人常说啥都有个特殊,唯独很少说长辈是特殊。而我的六大任德杰德才兼备,却被大家称为特殊的长辈。

我的老家高处在冷水河畔,坐落在羊山脚下,是原张坪乡的田山村。现在乡被撤并,隶属于白柳镇佛洞村所管。这里虽是居于偏僻之地,但却是两百多人的宗族大院,可以够一个小集镇的规模。院子人口众多,加之本族人又团结,一代代人都很务实,因此在远近还很有名气,这也是咱们能引以为豪之处。人多势众是好事,但从另一方面来说也有“礼节”难讲的地方,主要是称呼难分别。我们一直都是延续上辈传下来的叫法,称作太、爷、大、哥,倘若是直系亲门就在前面加上一个排序,如二爷、三爷,二大、三大,或者二哥、三哥,这样好区分亲门子的大小。如是疏远一点的血缘关系,则在前面带上名字,再称作大大或者哥。

院子历来都是这么叫的,但到了我们堂叔任德杰时却出现了“特殊化”,大家在喊他时不再带名字,而是直接称呼为“六大”。别小看这称呼中的一字之差,它可是关系到对人的尊重和感情的亲疏问题。能这样省去名字而用序号来称呼他,就表明把这位血亲疏远的关系拉近了,足以代表了他在我们晚辈人心目中尊贵的地位。

六大亲弟兄共计六人,他是老六。我们能依照亲门的侄子称呼他,并非由人所教,而是他用自己的人格魅力、处事仁义和生活能力所“熬”成的。

++++++++

需完成任务:
- 1) 根据页面节选，作者的老家原先是哪个乡的哪个村？
- 2) 请照原样抄录页面节选中从“人常说啥都有个特殊,唯独很少”开始、到“带上名字,再称作大大或者哥。”为止（含这几个字）的文字。
- 3) 页面节选在说明直系亲门的叫法时，举了哪些前面加上排序的称呼？请全部列出。

++++++++

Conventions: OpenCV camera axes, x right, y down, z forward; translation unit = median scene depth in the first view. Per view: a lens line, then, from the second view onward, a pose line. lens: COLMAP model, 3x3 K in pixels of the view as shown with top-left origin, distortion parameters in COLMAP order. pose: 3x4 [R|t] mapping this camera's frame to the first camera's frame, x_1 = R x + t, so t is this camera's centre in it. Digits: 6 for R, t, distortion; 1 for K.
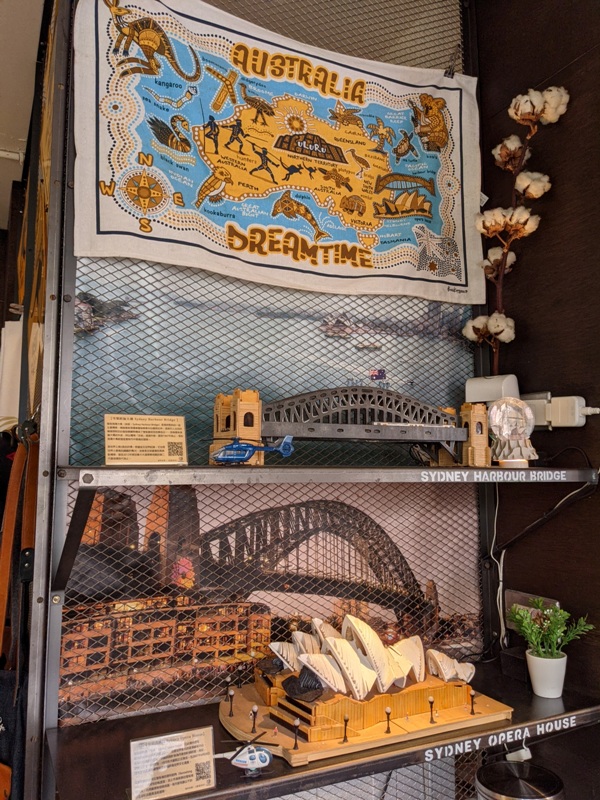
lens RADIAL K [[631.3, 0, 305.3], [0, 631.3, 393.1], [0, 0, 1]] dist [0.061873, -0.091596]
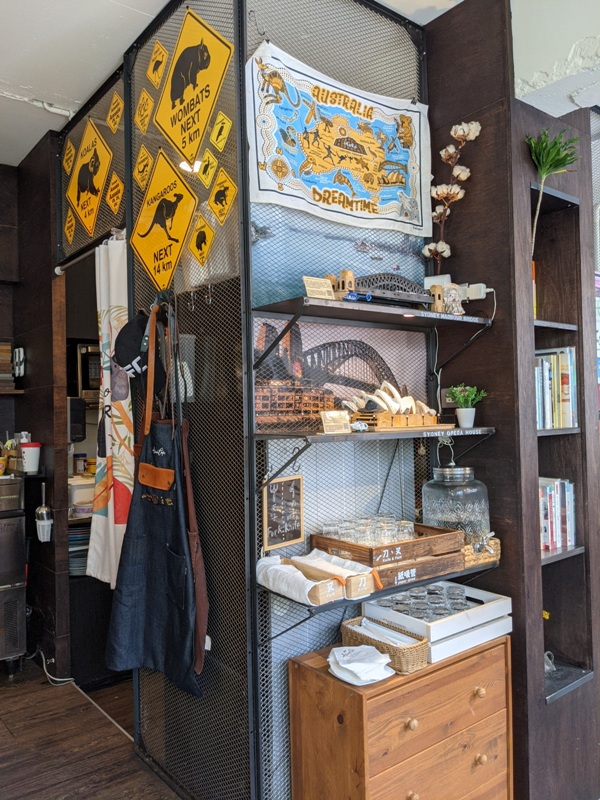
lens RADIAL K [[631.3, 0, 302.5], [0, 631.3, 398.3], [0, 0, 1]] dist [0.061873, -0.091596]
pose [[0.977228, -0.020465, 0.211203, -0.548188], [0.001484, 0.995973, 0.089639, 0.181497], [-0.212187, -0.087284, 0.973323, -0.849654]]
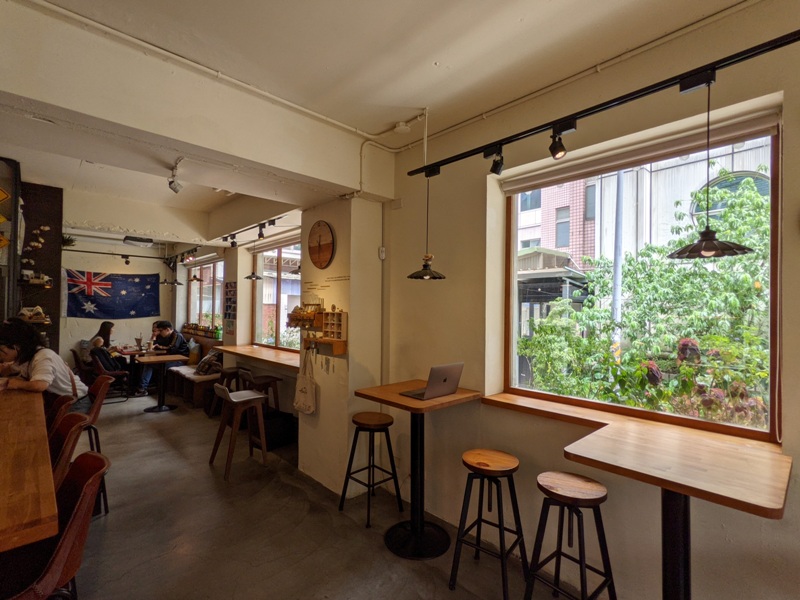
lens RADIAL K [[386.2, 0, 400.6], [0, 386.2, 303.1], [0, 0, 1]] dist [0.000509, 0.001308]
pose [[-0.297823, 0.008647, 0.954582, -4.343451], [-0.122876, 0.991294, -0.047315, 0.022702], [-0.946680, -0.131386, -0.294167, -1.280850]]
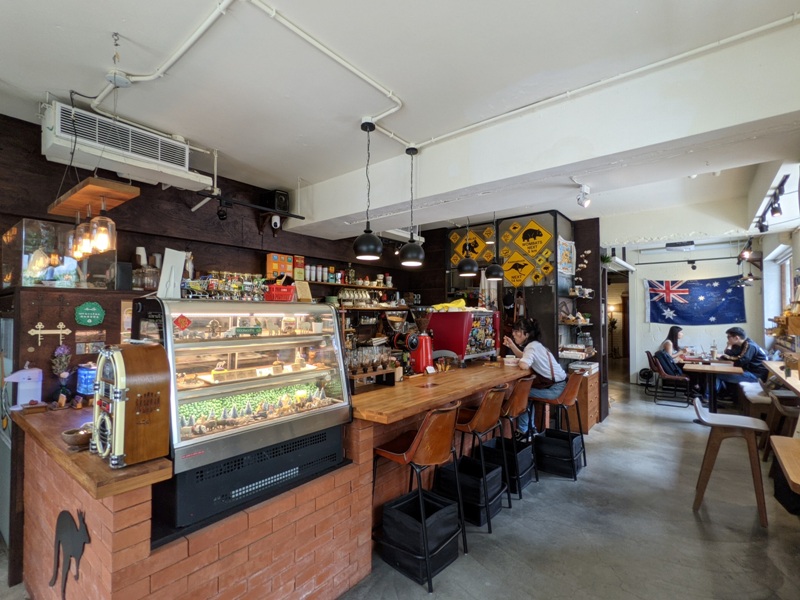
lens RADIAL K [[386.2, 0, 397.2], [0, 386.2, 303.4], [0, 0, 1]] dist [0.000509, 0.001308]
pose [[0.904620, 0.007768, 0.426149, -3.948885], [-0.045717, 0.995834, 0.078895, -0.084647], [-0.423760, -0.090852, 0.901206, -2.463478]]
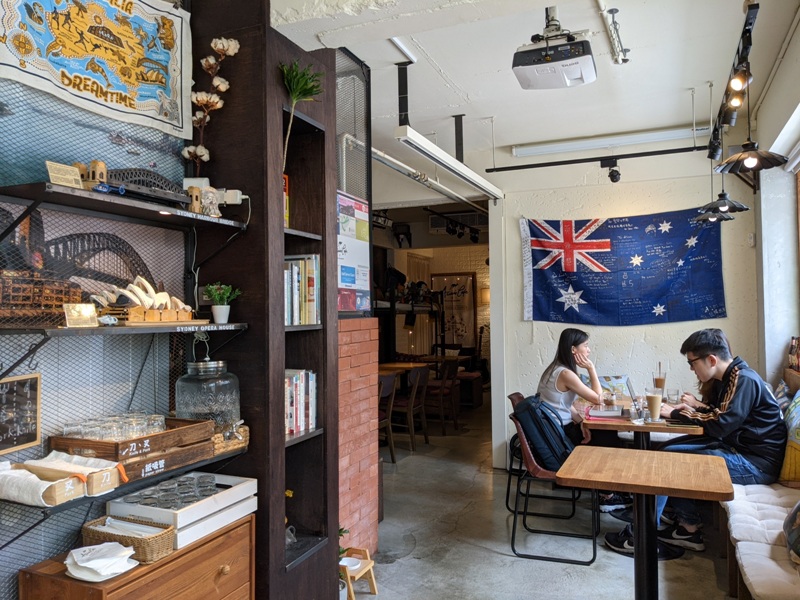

++++++++

答案如下:
- 1) 原张坪乡的田山村。

- 2)
人常说啥都有个特殊,唯独很少说长辈是特殊。而我的六大任德杰德才兼备,却被大家称为特殊的长辈。

我的老家高处在冷水河畔,坐落在羊山脚下,是原张坪乡的田山村。现在乡被撤并,隶属于白柳镇佛洞村所管。这里虽是居于偏僻之地,但却是两百多人的宗族大院,可以够一个小集镇的规模。院子人口众多,加之本族人又团结,一代代人都很务实,因此在远近还很有名气,这也是咱们能引以为豪之处。人多势众是好事,但从另一方面来说也有“礼节”难讲的地方,主要是称呼难分别。我们一直都是延续上辈传下来的叫法,称作太、爷、大、哥,倘若是直系亲门就在前面加上一个排序,如二爷、三爷,二大、三大,或者二哥、三哥,这样好区分亲门子的大小。如是疏远一点的血缘关系,则在前面带上名字,再称作大大或者哥。

- 3) 二爷、三爷、二大、三大、二哥、三哥